# leasing vs. boarding



## Linda G (Aug 23, 2016)

Hello, I am new to horses and I have a few questions about leasing a horse. 

I have been taking lessons once a week for almost 2 years. I've been wanting more riding time to practice so I don't necessarily need more time with an instructor. I never knew there was a such thing as leasing a horse until recently. I would like to understand what the norms are and how this usually works. 

I thought leasing meant to "rent" a horse that someone else owns. So I know there are full leases, shared leases, free leases, lease to own, etc. To me, that means there is an owner and then someone else pays a monthly fee in order to use and ride the horse. Owners typically board their horses at a barn and pay a monthly fee for boarding. 

So, I started looking at ads and was finding some confusing terminology. Some people were saying they were looking to lease a horse, and they were looking for a horse to ride for a fee. But, some people were saying they were looking to lease a horse and they were looking for someone to pay them a fee for using their horse. Then, there are people who are using the terms leasing, and part boarder interchangeably to mean the same thing. The other thing I noticed is that all the ads say people are looking for someone to lease their horse and they give a price per month, then when you start to talk business, they say that the lease agreement includes the condition that the leaser agrees to take weekly lessons with the horse they are leasing and the lesson fees are not included in the lease fees. 

So, my questions are: what does it mean to lease a horse, to part board a horse, do these arrangements usually attach lessons onto the deal at an extra cost? TIA


----------



## mmshiro (May 3, 2017)

"Part boarding" would mean you share into the boarding fees. "Lease" means you pay a fee for access to the horse. What that means for you is determined by the terms of the contract you sign. I would not pay attention to the label of the contract, but to the fine print. I mean, they could call it, "Pay me money to ride my horse a few times a week!", and it could imply either of the above.

The mandatory lesson can be understandable if the owner wants the horse to be ridden more or less as they would ride it. The instructor would try to ensure that. Since you still want to take lessons, and just want more riding time, that wouldn't be a deal-breaker, no?

I don't think there is any kind of standardization. Talk to a few people to get an idea about their rights and responsibilities, and your rights and responsibilities, and the amount of money that would be involved. I'm pretty sure there are items that can be negotiated as well. Try to make remedies in case of contract violations part of the contract. For example, what are your rights if the horse is ill/lame and cannot be ridden? I'd definitely have someone look over the contract before signing on the dotted line and starting to write checks.


----------



## Linda G (Aug 23, 2016)

mmshiro said:


> The mandatory lesson can be understandable if the owner wants the horse to be ridden more or less as they would ride it. The instructor would try to ensure that. Since you still want to take lessons, and just want more riding time, that wouldn't be a deal-breaker, no?
> 
> .


Well, I have been taking lessons at a place that doesn't lease horses so I have found ads for people at other barns that want to lease out their horse. I can see a couple of orientation sessions to get acquainted with the horse and owner and how they want it ridden etc. However, to require ongoing, regular weekly lessons on the horse I would lease would mean taking lessons at two different places on top of leasing the horse which is a lot more money than just leasing the horse. If I decide to not take lessons at both places, then I would have to quit where I have been for 2 years and only take lessons with the person leasing the horse. That also isn't what I had in mind. I take lessons at 1 barn and I thought I would be able to lease a horse for more riding time at another barn. The adds that I am reading also don't mention anything about lessons, only leasing so it seems like maybe it's "standard protocol" to require lessons on top of the lease? It sounds kind of like a "bait and switch" to me to advertise a price to lease a horse and then suddenly add in that weekly lessons are a requirement on top of the lease. The lessons cost more than the lease.
=====
Please write out word for word the part of the forum thread on leasing versus boarding a horse starting at "So, my questions" and ending at "(May 3, 2017)".
=====
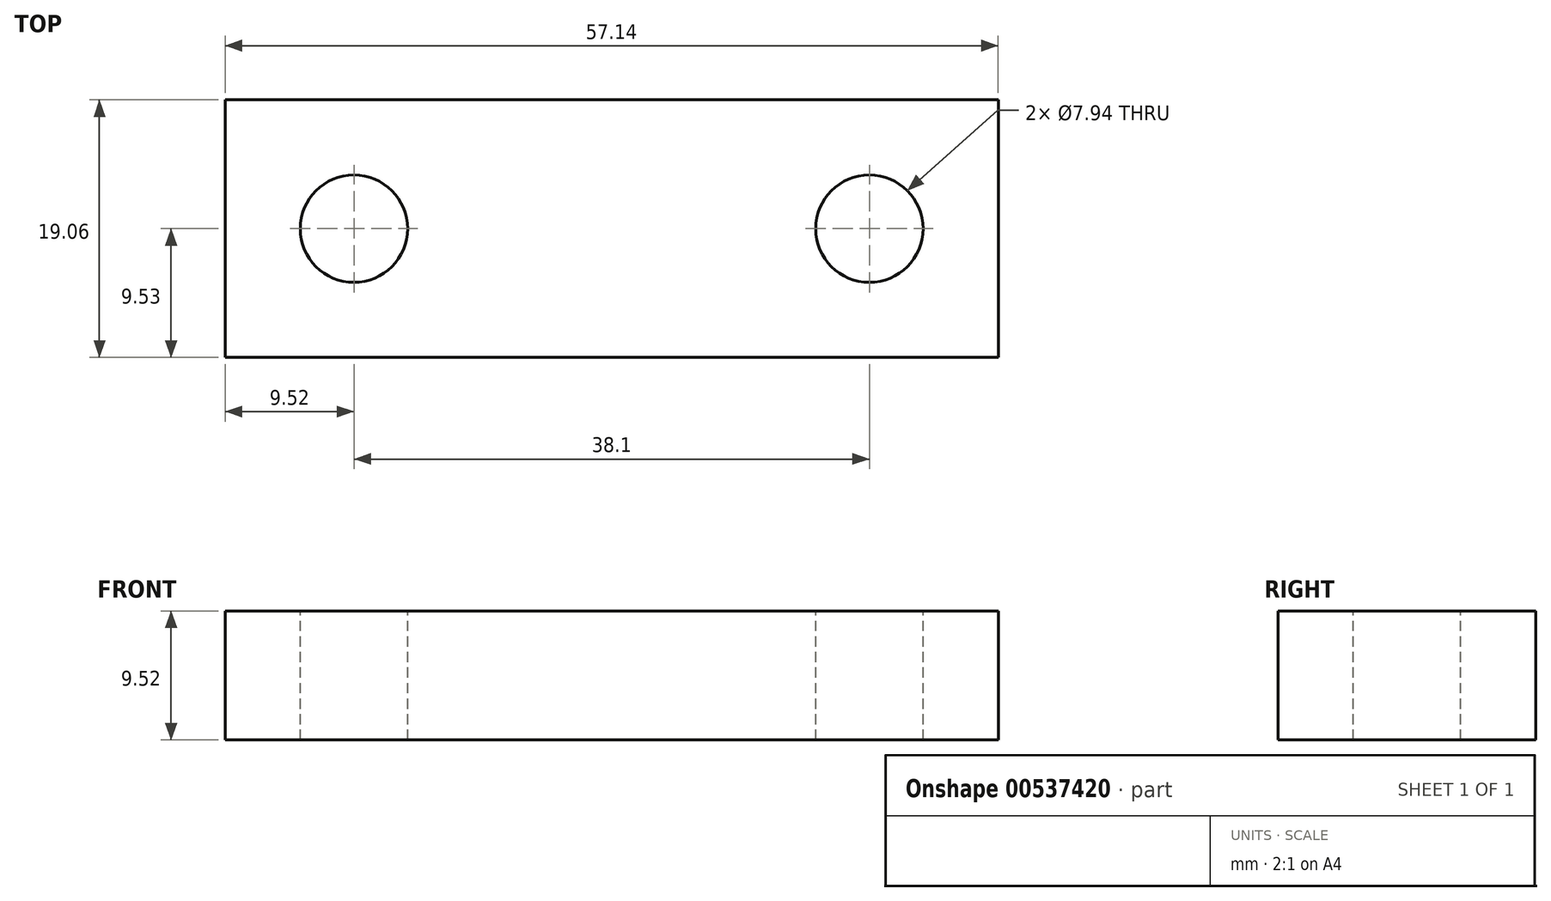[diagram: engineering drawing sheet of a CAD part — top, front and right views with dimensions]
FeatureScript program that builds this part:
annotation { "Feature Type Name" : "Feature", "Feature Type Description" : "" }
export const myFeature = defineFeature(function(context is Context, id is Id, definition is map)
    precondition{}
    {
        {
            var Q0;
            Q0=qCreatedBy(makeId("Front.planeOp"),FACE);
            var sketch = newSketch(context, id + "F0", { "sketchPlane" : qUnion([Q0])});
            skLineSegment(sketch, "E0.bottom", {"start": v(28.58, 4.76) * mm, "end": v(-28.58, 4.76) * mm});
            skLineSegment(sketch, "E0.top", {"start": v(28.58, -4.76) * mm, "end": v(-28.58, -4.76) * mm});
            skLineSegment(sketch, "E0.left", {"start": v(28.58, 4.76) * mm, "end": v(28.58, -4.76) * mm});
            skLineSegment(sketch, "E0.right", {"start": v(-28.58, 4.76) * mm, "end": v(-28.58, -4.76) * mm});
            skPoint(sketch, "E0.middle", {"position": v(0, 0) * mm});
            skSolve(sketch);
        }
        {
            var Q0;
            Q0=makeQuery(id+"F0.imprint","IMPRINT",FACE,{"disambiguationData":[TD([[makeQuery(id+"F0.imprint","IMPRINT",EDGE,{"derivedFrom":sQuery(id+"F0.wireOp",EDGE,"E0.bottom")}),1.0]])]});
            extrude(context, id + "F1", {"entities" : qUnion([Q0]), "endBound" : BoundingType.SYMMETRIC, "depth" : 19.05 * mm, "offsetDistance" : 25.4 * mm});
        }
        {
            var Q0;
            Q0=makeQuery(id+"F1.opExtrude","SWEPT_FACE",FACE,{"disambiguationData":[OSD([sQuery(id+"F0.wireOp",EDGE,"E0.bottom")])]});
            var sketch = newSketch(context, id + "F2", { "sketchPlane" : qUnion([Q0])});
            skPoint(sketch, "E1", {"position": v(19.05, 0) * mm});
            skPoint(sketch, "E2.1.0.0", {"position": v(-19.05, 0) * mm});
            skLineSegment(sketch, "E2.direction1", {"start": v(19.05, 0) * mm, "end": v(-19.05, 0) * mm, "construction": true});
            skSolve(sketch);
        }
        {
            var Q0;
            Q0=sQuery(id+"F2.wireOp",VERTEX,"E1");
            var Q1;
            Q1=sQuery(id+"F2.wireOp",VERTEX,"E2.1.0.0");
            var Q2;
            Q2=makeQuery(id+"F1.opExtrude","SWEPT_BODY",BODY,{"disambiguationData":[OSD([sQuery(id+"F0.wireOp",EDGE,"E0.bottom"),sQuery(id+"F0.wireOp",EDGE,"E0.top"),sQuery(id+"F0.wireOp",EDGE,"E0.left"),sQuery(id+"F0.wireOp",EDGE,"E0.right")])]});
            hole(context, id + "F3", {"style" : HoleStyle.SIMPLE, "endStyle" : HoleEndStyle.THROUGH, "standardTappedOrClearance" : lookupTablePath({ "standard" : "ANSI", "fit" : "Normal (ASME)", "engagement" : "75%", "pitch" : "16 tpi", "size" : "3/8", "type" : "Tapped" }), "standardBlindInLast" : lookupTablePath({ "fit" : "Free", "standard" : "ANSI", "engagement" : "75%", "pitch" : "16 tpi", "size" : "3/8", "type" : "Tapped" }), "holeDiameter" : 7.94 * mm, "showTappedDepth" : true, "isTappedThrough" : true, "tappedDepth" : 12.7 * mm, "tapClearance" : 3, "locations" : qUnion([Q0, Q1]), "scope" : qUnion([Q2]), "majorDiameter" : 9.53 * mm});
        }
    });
=====
• Final result:
So, my questions are: what does it mean to lease a horse, to part board a horse, do these arrangements usually attach lessons onto the deal at an extra cost? TIA


----------



## mmshiro (May 3, 2017)